Fifteen years of Finnish DHCP

Since the mid-1980s the majority (about two thirds) of the hospital information systems in Finland have been based on VA FileMan/Kernel, although the applications packages are locally developed. There are some half dozen software companies providing systems support and applications packages to hospitals. The Computing Centre of the University of Kuopio obtains new FileMan/Kernel/MailMan versions from the VA, translates and localizes them, distributes them to the software houses and teaching hospitals for onward distribution to smaller hospitals, and provides systems support. More description of this "MUSTI Project" is available on the Web.

Developing a new "front end"

In 1995 three teaching hospitals, Mylab Corporation, and the Kuopio Computing Centre established a project to "modernize" the legacy systems. The Managing Director of Mylab (a laboratory system vendor in Finland) is Esa Soini, who worked on the DoD CHCS project in the US. The project adopted the VA's RPC Broker technology and FMComponents at a very early stage, and developed a value-added layer of high-level components on top of them. This toolset is called FixIT. The work has been described in two articles published in M Computing and in a conference paper for MEDINFO'98 All the half-a-dozen software companies have ordered FixIT. Mylab Corp. has developed a prototype application with it, and University of Kuopio has just launched two applications internally for the university administration. However, all the software companies have made a strategic choice to work on 32-bit Windows platforms only, so for almost a year now they have been waiting for RPC Broker 1.1, from the DVA, to be able to start applications development in earnest.

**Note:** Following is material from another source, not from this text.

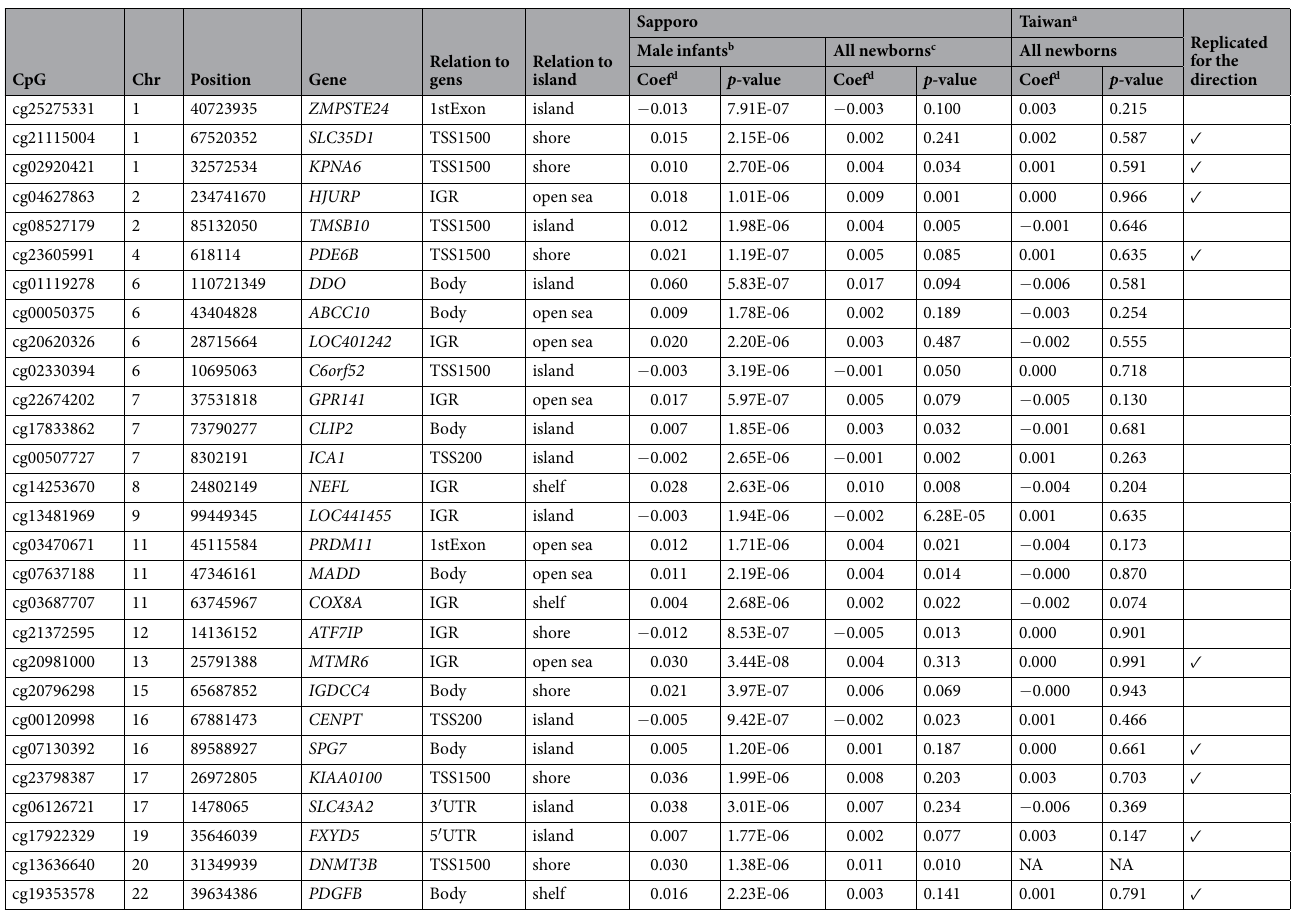
Table 2. 28 CpGs with DNA methylation levels in cord blood associated with BPA concentrations with FDR q < 0.05 in analysis for male infants. a Linear regression analyses adjusted for the sex of child were applied to determine the associations of DNA methylation levels with ln -transformed BPA levels in the Taiwan cohort. b Adjusted for maternal age, maternal educational levels, maternal pre-pregnancy BMI, maternal smoking during pregnancy, gestational age, and cord blood cell estimates. c Adjusted for maternal age, maternal educational levels, maternal pre-pregnancy BMI, maternal smoking during pregnancy, gestational age, infant sex, and cord blood cell estimates. d Partial regression coefficient indicates absolute DNA methylation change per ln-unit increase in BPA concentration. Chr, chromosome; TSS, transcription start site; TSS200, 200 bases from TSS; TSS1500, 1500 bases from TSS; Body; gene body; UTR, untranslated region; NA, not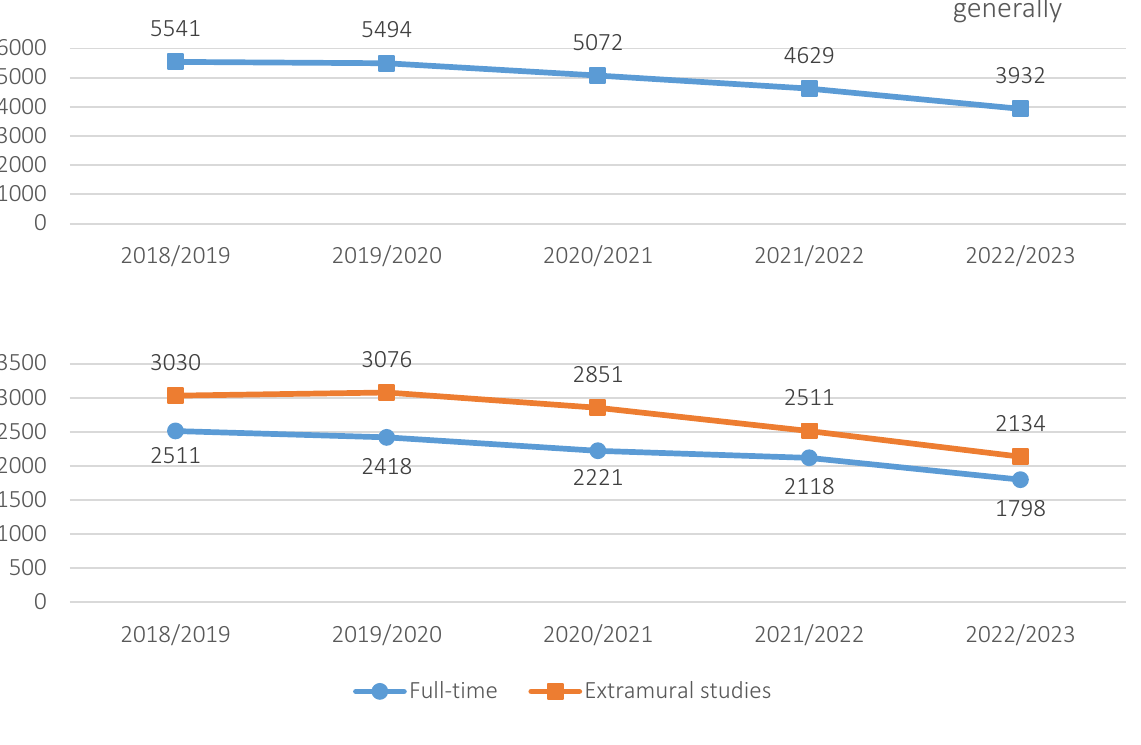
Figure 2. Contingent of university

A Web interface for FileMan?

Another new project is Web-FixIT, designed to transform the Delphi-FixIT toolset to the thin client architecture and Java. The teaching hospitals and software houses are funding the project, and Kuopio is currently negotiating funding from the Technology Development Centre of Finland, a government research foundation. The basic idea is described in another MEDINFO'98 paper (requiring a "pdf" reader like Acrobat).

The Finns have already experimented in developing the high-level visual components in Java using Borland's JBuilder. However, this project is critically dependent on whether RPC Broker Client 1.1 can be used from Java, or a Java Bean version of it can be developed. They report that they would be very happy to share the results of the FixIT project with the VA, or to develop the thin-client/Java version to the VA as a subcontractor without financial implications.